## ABOUT THIS EXERCISE
The word "users" marks the lines to copy; find all of them in the entries below.

============

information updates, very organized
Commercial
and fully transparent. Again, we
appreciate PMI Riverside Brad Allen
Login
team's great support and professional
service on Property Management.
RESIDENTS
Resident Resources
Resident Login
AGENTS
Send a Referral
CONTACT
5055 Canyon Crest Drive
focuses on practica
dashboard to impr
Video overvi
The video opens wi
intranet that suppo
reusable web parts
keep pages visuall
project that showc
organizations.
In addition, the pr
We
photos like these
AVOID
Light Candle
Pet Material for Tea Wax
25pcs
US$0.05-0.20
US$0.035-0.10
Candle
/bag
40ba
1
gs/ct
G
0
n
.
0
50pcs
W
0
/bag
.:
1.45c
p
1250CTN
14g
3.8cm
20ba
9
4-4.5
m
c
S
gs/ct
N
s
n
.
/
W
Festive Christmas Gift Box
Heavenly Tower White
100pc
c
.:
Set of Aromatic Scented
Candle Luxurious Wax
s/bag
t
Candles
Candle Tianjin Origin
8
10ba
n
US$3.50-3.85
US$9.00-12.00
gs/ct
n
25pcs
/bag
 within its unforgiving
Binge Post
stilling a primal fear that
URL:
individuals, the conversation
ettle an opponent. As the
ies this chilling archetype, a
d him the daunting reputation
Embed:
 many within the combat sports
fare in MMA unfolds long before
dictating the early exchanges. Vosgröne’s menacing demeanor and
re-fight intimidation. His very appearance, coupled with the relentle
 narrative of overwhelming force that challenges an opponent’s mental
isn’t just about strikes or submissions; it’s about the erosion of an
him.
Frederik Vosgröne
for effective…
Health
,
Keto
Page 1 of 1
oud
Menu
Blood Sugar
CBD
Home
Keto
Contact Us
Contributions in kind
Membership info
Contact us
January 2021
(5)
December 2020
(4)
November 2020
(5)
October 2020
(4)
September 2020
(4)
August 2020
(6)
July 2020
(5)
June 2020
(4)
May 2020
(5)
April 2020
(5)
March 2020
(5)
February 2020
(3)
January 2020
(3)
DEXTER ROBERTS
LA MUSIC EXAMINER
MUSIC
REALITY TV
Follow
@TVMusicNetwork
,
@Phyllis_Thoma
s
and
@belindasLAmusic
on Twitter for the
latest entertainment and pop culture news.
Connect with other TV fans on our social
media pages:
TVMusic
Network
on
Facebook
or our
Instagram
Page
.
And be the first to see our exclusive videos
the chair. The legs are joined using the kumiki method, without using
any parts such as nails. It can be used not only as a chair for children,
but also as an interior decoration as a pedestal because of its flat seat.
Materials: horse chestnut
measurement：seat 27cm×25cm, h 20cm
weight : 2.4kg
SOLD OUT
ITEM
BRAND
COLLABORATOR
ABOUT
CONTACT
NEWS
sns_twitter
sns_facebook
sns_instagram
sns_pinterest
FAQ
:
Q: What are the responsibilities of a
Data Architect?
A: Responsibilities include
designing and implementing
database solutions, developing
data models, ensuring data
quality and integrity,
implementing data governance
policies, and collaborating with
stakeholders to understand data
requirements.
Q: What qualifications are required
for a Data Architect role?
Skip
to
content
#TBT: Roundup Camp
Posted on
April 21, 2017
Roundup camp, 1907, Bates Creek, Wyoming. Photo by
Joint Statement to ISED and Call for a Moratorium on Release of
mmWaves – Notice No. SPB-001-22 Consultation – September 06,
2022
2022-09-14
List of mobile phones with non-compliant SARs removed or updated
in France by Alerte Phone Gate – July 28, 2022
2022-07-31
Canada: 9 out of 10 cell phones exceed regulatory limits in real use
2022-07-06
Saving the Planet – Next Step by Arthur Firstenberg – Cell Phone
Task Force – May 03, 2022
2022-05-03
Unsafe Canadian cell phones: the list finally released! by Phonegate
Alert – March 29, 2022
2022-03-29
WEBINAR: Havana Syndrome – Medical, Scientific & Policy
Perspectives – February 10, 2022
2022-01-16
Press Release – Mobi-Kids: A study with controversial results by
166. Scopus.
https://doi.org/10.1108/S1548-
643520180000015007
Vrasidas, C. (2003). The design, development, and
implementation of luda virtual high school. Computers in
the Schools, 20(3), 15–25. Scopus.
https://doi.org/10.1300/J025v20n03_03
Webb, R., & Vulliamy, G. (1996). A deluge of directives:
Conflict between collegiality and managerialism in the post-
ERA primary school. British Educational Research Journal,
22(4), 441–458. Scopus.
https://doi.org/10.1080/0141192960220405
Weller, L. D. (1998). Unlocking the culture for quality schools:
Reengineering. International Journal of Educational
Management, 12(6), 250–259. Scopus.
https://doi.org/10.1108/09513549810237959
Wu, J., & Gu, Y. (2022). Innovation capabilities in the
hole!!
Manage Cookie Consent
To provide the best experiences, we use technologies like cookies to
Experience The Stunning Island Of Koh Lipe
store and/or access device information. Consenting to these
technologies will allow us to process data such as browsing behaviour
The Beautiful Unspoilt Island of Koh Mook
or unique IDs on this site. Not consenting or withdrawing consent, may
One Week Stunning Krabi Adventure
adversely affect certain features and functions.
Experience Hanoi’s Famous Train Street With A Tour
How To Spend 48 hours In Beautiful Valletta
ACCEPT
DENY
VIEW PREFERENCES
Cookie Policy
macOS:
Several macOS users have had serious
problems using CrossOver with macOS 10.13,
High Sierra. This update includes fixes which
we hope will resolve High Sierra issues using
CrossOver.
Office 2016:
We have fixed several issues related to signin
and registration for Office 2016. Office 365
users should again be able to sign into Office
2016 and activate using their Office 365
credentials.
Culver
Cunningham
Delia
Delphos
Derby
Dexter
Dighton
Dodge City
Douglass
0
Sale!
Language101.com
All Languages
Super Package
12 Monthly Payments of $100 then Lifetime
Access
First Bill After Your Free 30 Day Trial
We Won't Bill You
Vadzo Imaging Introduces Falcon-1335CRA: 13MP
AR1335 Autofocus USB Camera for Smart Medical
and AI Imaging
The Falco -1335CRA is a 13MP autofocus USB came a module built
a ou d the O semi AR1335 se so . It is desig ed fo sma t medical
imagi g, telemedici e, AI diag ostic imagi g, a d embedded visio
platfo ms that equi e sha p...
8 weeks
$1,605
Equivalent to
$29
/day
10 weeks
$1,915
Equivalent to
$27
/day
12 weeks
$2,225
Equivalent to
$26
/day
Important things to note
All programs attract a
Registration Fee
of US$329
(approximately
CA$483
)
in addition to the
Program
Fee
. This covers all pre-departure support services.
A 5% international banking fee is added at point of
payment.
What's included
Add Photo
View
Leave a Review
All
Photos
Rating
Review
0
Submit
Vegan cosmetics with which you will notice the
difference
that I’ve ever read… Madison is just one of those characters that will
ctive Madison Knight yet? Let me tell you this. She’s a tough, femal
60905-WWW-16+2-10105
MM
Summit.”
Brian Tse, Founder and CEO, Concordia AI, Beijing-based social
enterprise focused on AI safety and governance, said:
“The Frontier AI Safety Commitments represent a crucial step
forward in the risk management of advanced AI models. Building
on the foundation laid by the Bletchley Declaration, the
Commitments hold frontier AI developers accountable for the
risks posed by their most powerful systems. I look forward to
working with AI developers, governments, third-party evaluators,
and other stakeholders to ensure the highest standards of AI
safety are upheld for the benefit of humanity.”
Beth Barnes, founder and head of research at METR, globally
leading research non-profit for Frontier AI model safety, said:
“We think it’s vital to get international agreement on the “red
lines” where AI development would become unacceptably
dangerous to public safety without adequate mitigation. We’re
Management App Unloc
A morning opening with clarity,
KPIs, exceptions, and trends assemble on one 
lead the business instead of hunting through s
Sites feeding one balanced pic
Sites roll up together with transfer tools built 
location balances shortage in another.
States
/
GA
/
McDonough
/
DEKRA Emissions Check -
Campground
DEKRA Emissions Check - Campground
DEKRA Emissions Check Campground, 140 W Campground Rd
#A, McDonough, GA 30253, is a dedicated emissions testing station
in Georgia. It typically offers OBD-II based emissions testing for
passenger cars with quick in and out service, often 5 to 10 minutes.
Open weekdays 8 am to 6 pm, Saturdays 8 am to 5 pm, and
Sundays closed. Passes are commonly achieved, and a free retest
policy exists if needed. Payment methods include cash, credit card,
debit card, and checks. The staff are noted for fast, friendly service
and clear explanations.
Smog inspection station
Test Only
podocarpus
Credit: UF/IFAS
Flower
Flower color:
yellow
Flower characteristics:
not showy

============

## FINISHED TASK
Several macOS users have had serious
users should again be able to sign into Office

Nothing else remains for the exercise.